Now (1926) aged 38, he returned again to his earlier dreams of exploring the Arctic from the air and of being the first to fly from America to Europe by the polar route. With his own savings and financial help from Australian friends, Wilkins sailed for America to seek backing there for his polar plans. The City of Detroit voted him a substantial sum. With this and 25,000 dollars from a North American newspaper Alliance for exclusive news coverage of the flight, Wilkins had enough to buy two Fokker aircraft-one tri-motor, the other single-engined. His old Arctic commander, Vilhjalmur Stefansson, put him in contact with Dakota-born 28-year-old Carl Ben Eielson, a crack young "bush pilot", thus forming a partnership that ranks high in Arctic ex­ploration and aviation history.

Sir George Hubert Wilkins
Sir Hubert Wilkins (publicity photo)
At the beginning, it looked as though their plans were hoodooed. Both aircraft crashed during tests. Before they could be repaired the Arctic fogs set in and forced them to postpone the big attempt for a year. To make things worse, their press agent, Palmer Hutch­inson, walked into a spinning propeller and was killed, and Wilkins himself broke an arm man-handling an aircraft out of a snowdrift. All they could hope to do that first year was to ferry stores and fuel to their base at Point Barrow, by dog team, snow tractors and by air, in which they flew over rugged snow-bound mountains, never before seen by man.
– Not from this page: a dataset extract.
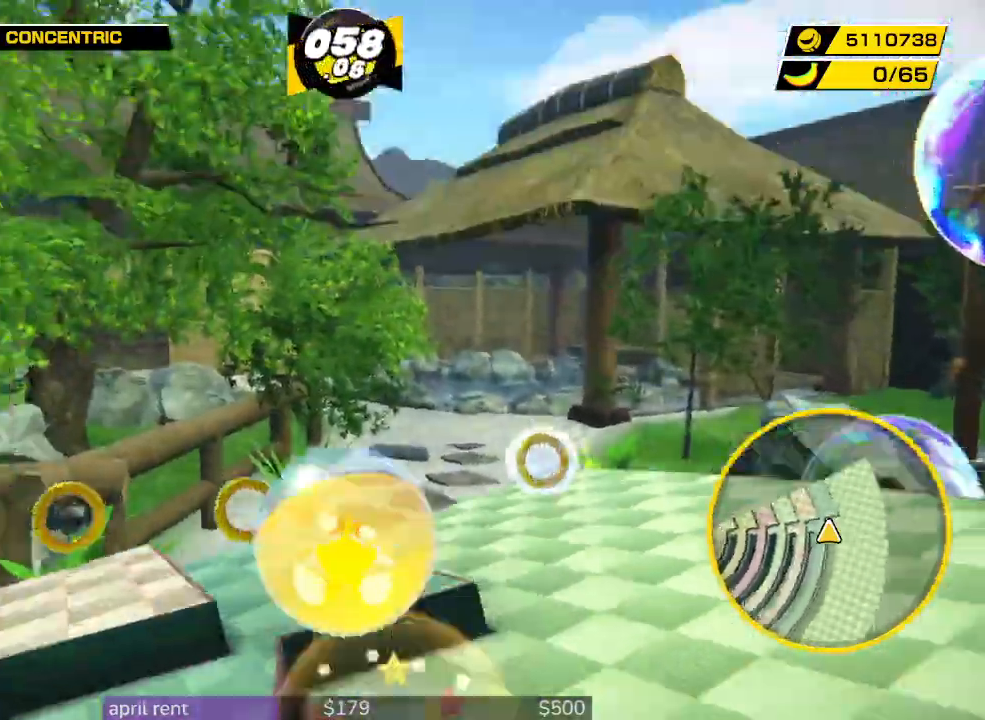
{"buttons": [], "left_stick": "up-left", "right_stick": "center", "button_events": []}
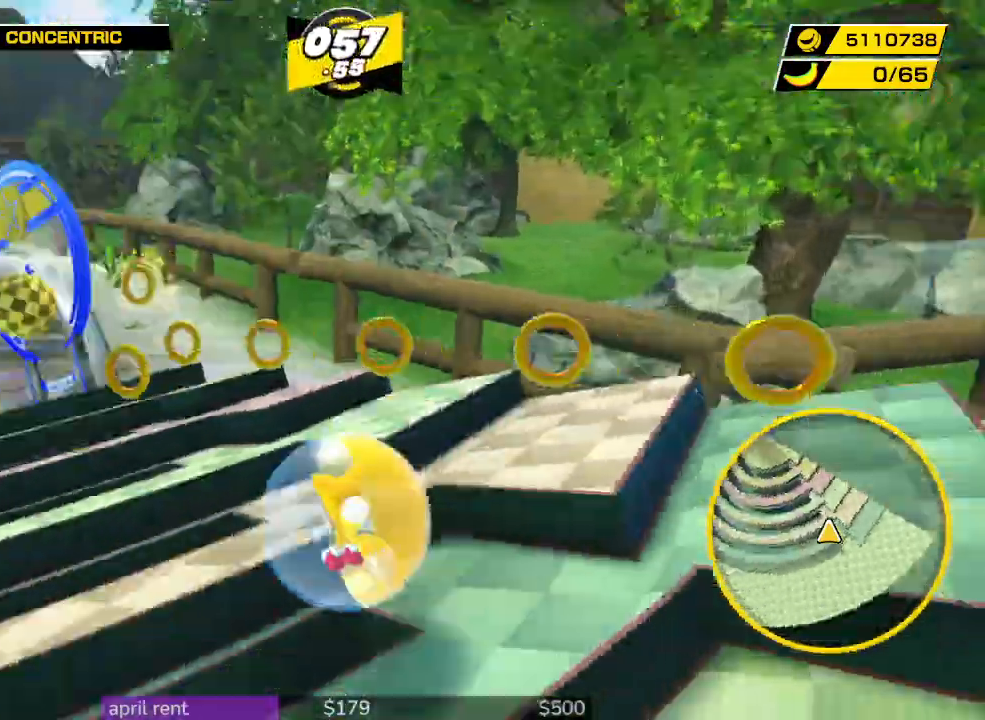
{"buttons": [], "left_stick": "up", "right_stick": "center", "button_events": []}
In March 1927, Wilkins and Eielson, with two new planes were ready for another aerial attack on the Arctic. Admiral Richard Byrd, the American, had forestalled them to some extent by fly­ing from Spitzbergen to the North Pole and back in 1926, but the whole of the Arctic north of Alaska was still unexplored, and no one as yet had flown from one Continent to another over the North Pole. Most experts declared it just could not be done.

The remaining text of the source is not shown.